Work to be completed ->
A faithful copy is required of the lines from the top of the entries through the line that contains "across various use cases. Whether you're", both included, with no pictures.

Listed entries ->
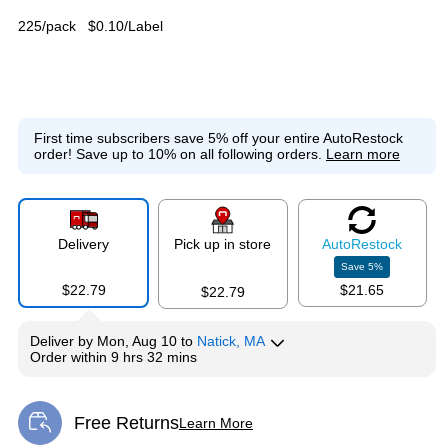
225/pack
$0.10/Label
First time subscribers save 5% off your entire AutoRestock
order!
Save up to 10% on all following orders.
Learn more
Delivery
Pick up in store
Auto
Restock
Save
5
%
$22.79
$21.65
$22.79
Deliver
by
Mon, Aug 10
to
Natick, MA
Order within
9 hrs 32 mins
Free Returns
Learn More
Exited tooltip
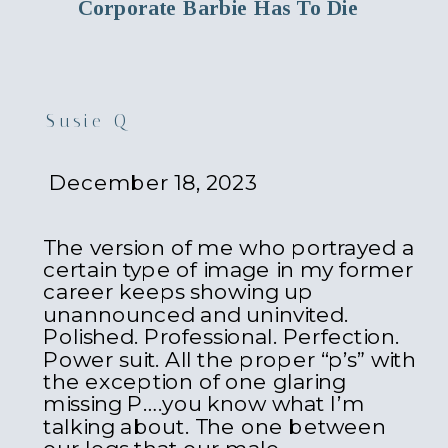
Corporate Barbie Has To Die
Susie Q
December 18, 2023
The version of me who portrayed a
certain type of image in my former
career keeps showing up
unannounced and uninvited.
Polished. Professional. Perfection.
Power suit. All the proper “p’s” with
the exception of one glaring
missing P….you know what I’m
talking about. The one between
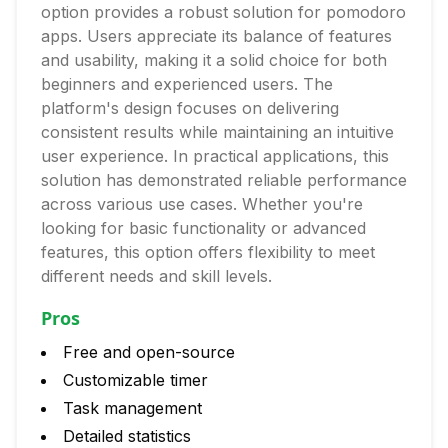
option provides a robust solution for pomodoro
apps. Users appreciate its balance of features
and usability, making it a solid choice for both
beginners and experienced users. The
platform's design focuses on delivering
consistent results while maintaining an intuitive
user experience. In practical applications, this
solution has demonstrated reliable performance
across various use cases. Whether you're
looking for basic functionality or advanced
features, this option offers flexibility to meet
different needs and skill levels.
Pros
Free and open-source
Customizable timer
Task management
Detailed statistics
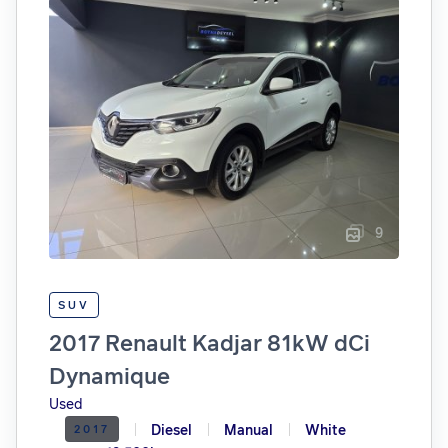
9
SUV
2017 Renault Kadjar 81kW dCi
Dynamique
Used
Diesel
Manual
White
2017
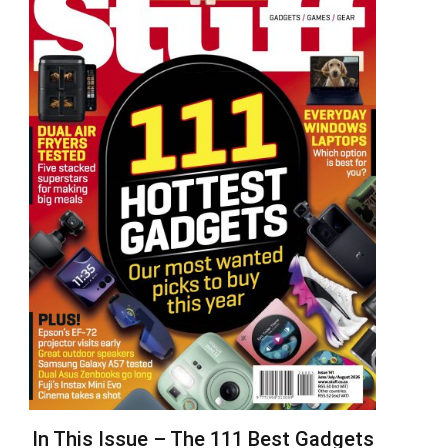
In This Issue – The 111 Best Gadgets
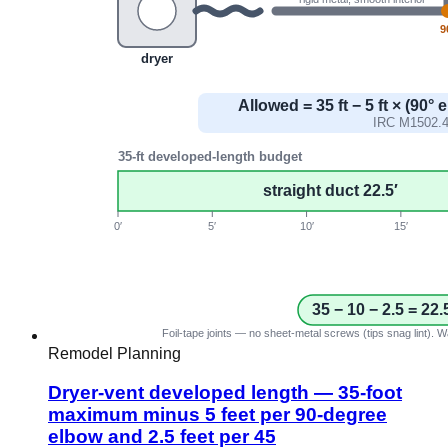
Remodel Planning
Dryer-vent developed length — 35-foot
maximum minus 5 feet per 90-degree
elbow and 2.5 feet per 45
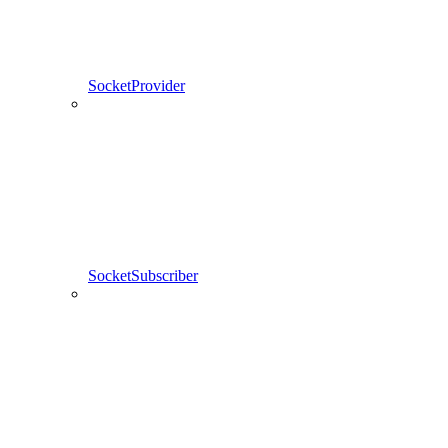
SocketProvider
SocketSubscriber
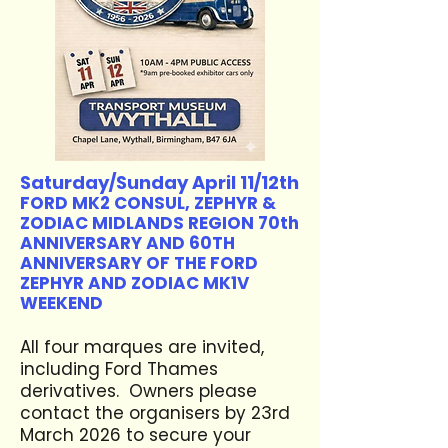
Saturday/Sunday April 11/12th
FORD MK2 CONSUL, ZEPHYR &
ZODIAC MIDLANDS REGION 70th
ANNIVERSARY AND 60TH
ANNIVERSARY OF THE FORD
ZEPHYR AND ZODIAC MK1V
WEEKEND
All four marques are invited,
including Ford Thames
derivatives. Owners please
contact the organisers by 23rd
March 2026 to secure your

Written reply ->
225/pack
$0.10/Label
First time subscribers save 5% off your entire AutoRestock
order!
Save up to 10% on all following orders.
Learn more
Delivery
Pick up in store
Auto
Restock
Save
5
%
$22.79
$21.65
$22.79
Deliver
by
Mon, Aug 10
to
Natick, MA
Order within
9 hrs 32 mins
Free Returns
Learn More
Exited tooltip
Corporate Barbie Has To Die
Susie Q
December 18, 2023
The version of me who portrayed a
certain type of image in my former
career keeps showing up
unannounced and uninvited.
Polished. Professional. Perfection.
Power suit. All the proper “p’s” with
the exception of one glaring
missing P….you know what I’m
talking about. The one between
option provides a robust solution for pomodoro
apps. Users appreciate its balance of features
and usability, making it a solid choice for both
beginners and experienced users. The
platform's design focuses on delivering
consistent results while maintaining an intuitive
user experience. In practical applications, this
solution has demonstrated reliable performance
across various use cases. Whether you're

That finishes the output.